精神保健福祉士の鴻巣麻里香さん(46)が、中高生を支えるソーシャルワーカーの立場から、10代の悩みや葛藤をときほぐし、向き合います。保護者や学校の先生など周りの大人がしてしまいがちな、子どもたちをつらくさせる言動への対処の仕方も丁寧に伝えます。回答の最後には、10代を見守る周囲の大人へのメッセージを「大人のみなさんへ」としてつづります。

回答:「NO」が封じられるのは対等ではない

 恋愛という親密な関係性は、自他境界線(バウンダリー)を曖昧にし、より弱い立場に置かれた人が深く傷つくリスクがあります。

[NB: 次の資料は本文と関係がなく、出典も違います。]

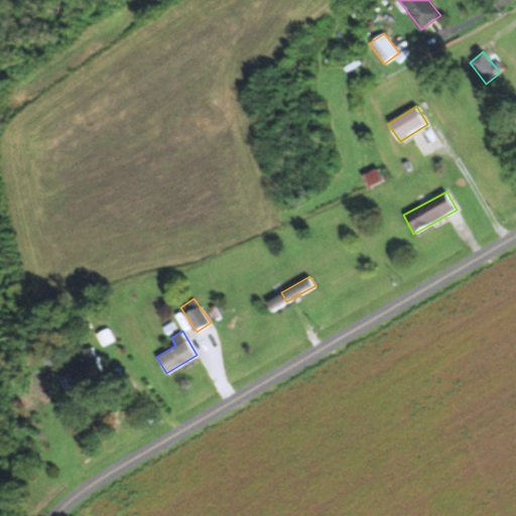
[(74,377),(101,372),(96,347),(85,349),(87,359),(70,362),(72,374),(61,375),(63,387),(75,385),(74,377)]
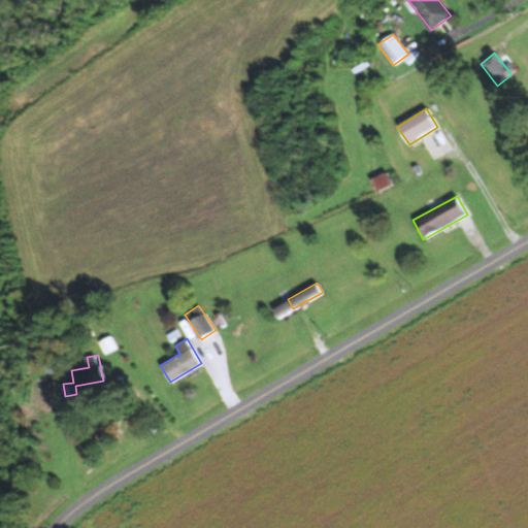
All buildings are outlined.
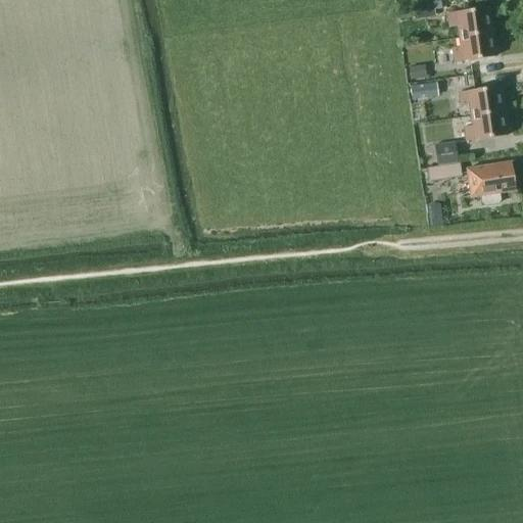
[(433,4),(413,6),(415,17),(415,19),(435,16),(434,9),(433,4)]
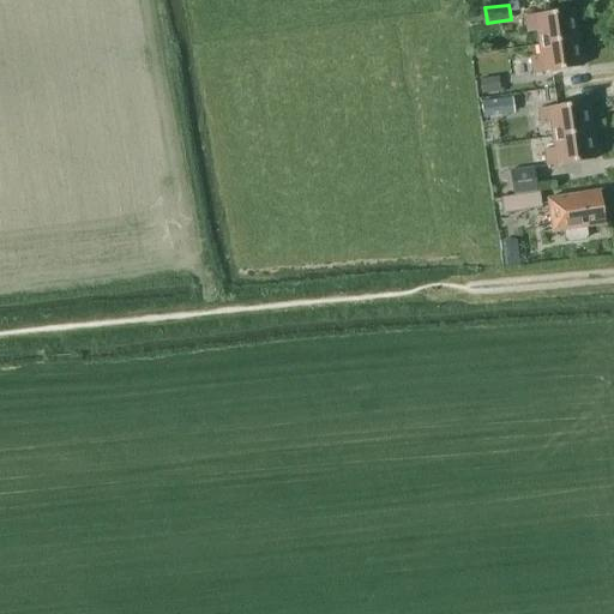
[(536,31),(539,44),(577,38),(572,10),(524,17),(527,34),(536,31)]
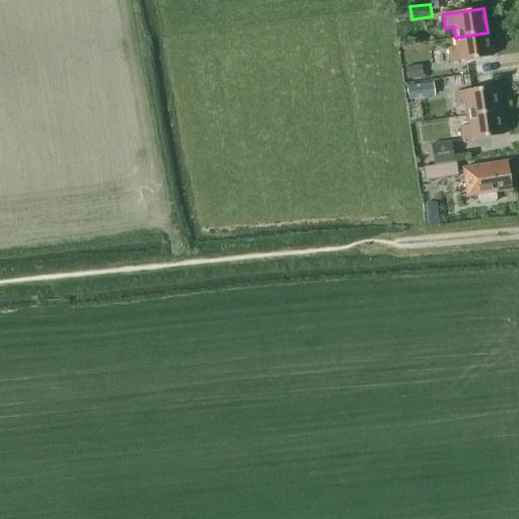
[(488,32),(455,38),(456,48),(439,50),(441,64),(491,57),(488,32)]
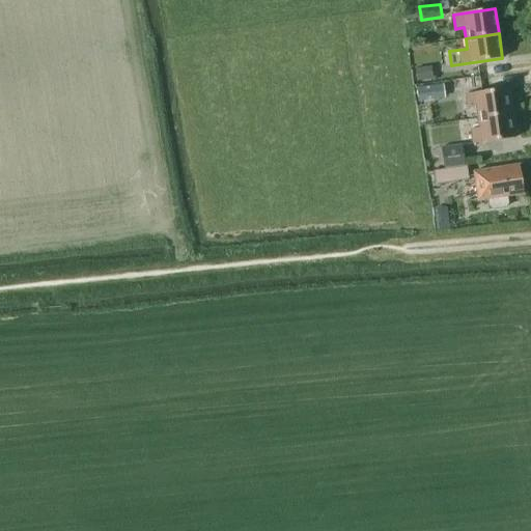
[(417,82),(434,80),(431,66),(415,70),(417,82)]
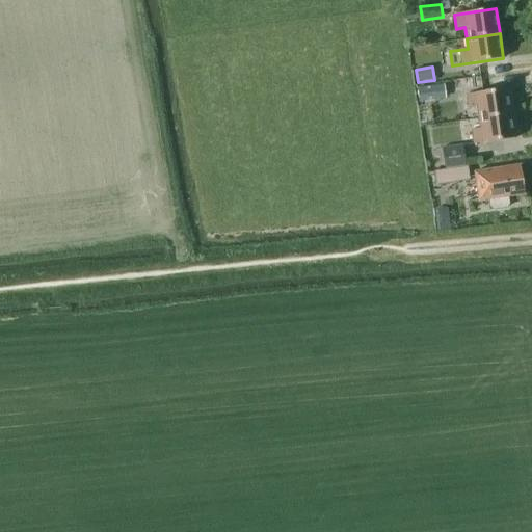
[(420,102),(446,98),(444,84),(418,88),(420,102)]
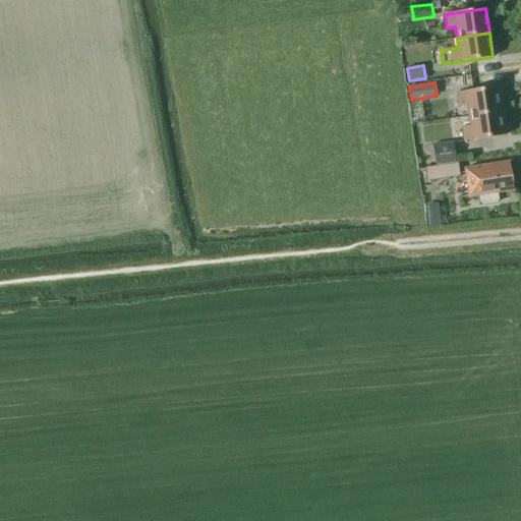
[(467,106),(468,116),(501,111),(497,87),(457,93),(459,107),(467,106)]
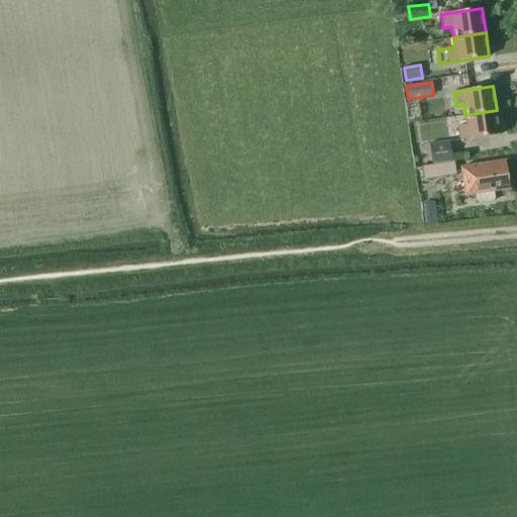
[(500,134),(497,110),(464,115),(467,125),(458,126),(460,140),(500,134)]
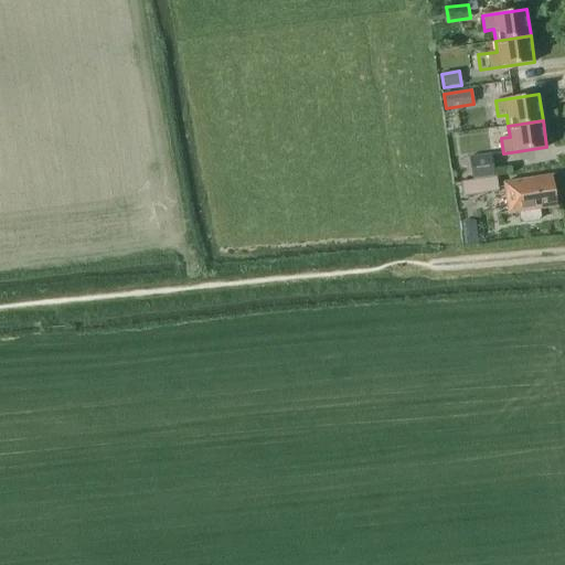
[(493,177),(490,153),(468,157),(471,179),(493,177)]
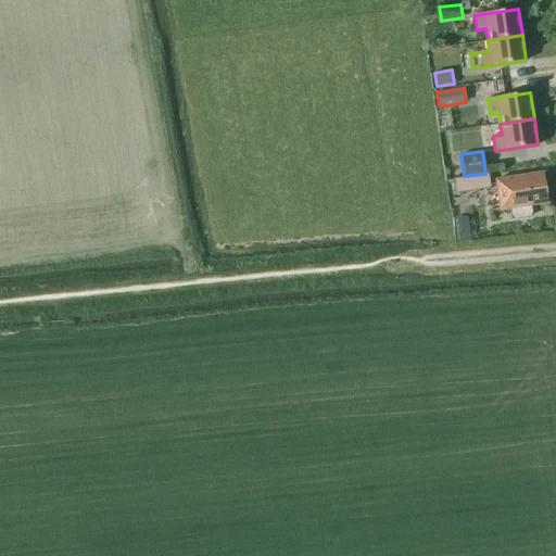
[(547,203),(542,174),(495,180),(500,211),(510,209),(512,216),(515,219),(528,217),(531,213),(530,206),(547,203)]
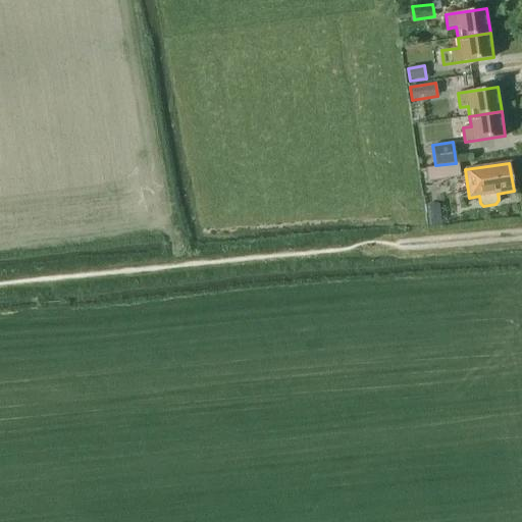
[(460,176),(458,164),(425,168),(427,180),(460,176)]
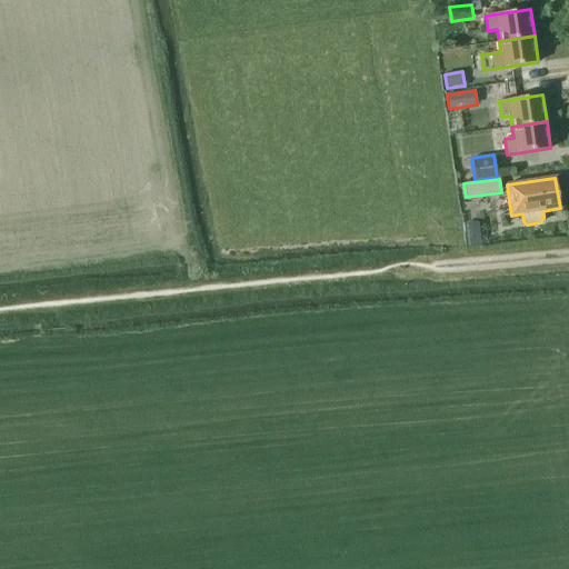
All buildings are outlined.
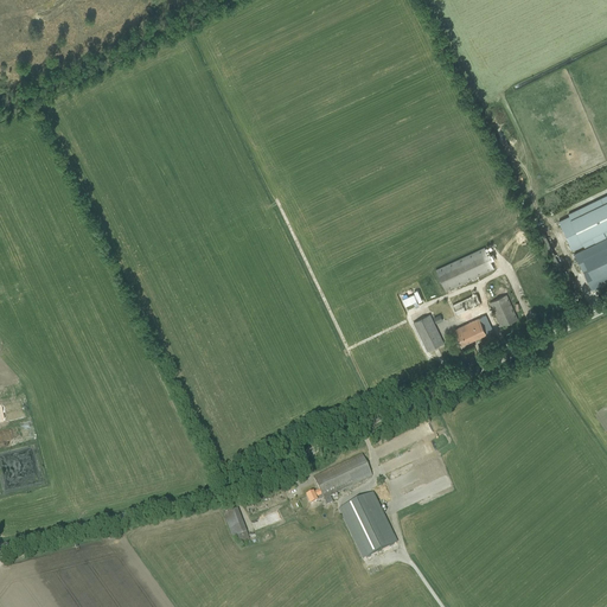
[(568,238),(567,238),(573,250),(583,246),(585,248),(606,236),(606,195),(568,213),(569,216),(558,222),(564,234),(566,232),(568,238)]
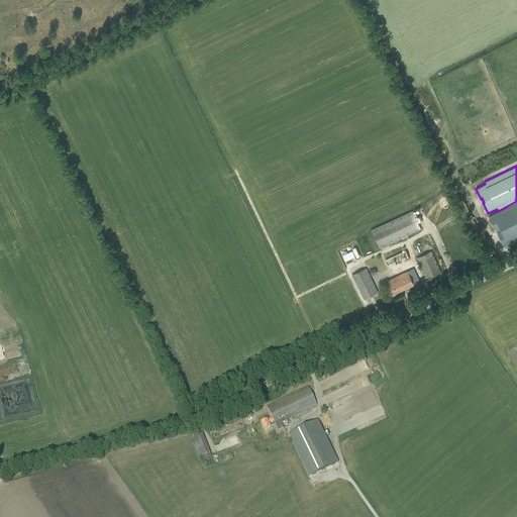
[(516,202),(490,216),(504,246),(516,240),(516,202)]
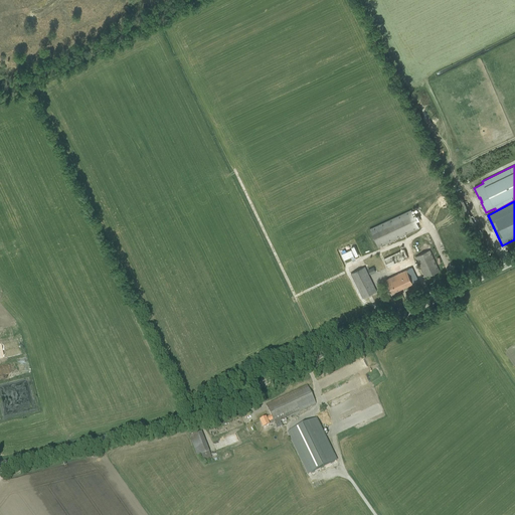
[(369,228),(378,247),(419,228),(416,221),(414,217),(411,210),(369,228)]
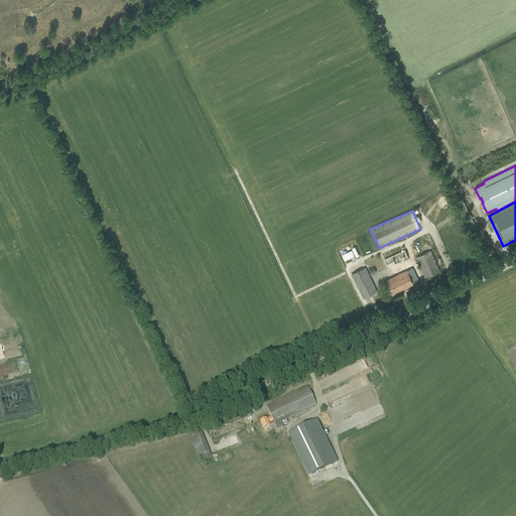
[(352,250),(343,255),(345,260),(354,256),(353,254),(355,253),(356,257),(359,256),(355,247),(352,248),(353,251),(352,251),(352,250)]
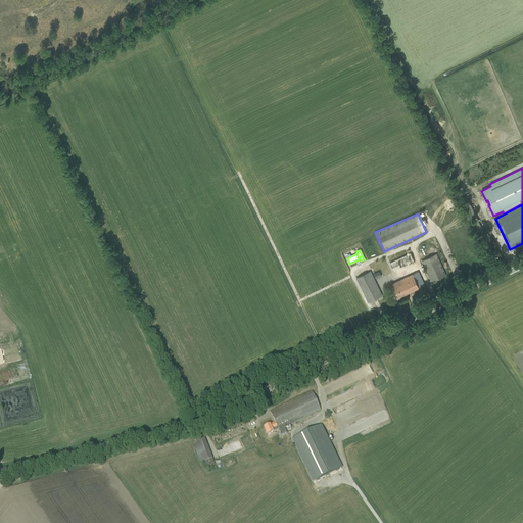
[(411,253),(390,263),(394,272),(397,270),(398,271),(401,270),(401,269),(415,263),(411,253)]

 年齢の差、収入の差、言葉の強さ、体力の差、そして妊娠のリスクや出産の可能性…。恋愛関係にもそういった不均衡があり、弱い立場に置かれた側が「嫌だ」「怖い」といった言葉をのみこんでしまうことが多々あるのです。親密になるほど言葉での同意や確認が軽んじられてしまい、弱い立場にある側が相手を失望させないように、怒らせないようにと自分の「嫌だ」をのみ込むと、苦しくなります。

 対等な関係は、より弱い立場に置かれた側、その関係においてリスクを被る側の「嫌だ」が尊重されることで実現します。性的な関係に進むにあたっては、妊娠のリスクを被る女性の側の気持ちや意見が何より重要です。もし「怖い」「嫌だ」「待って」と言えない場合、すでにその関係は対等ではなくなっている可能性があります。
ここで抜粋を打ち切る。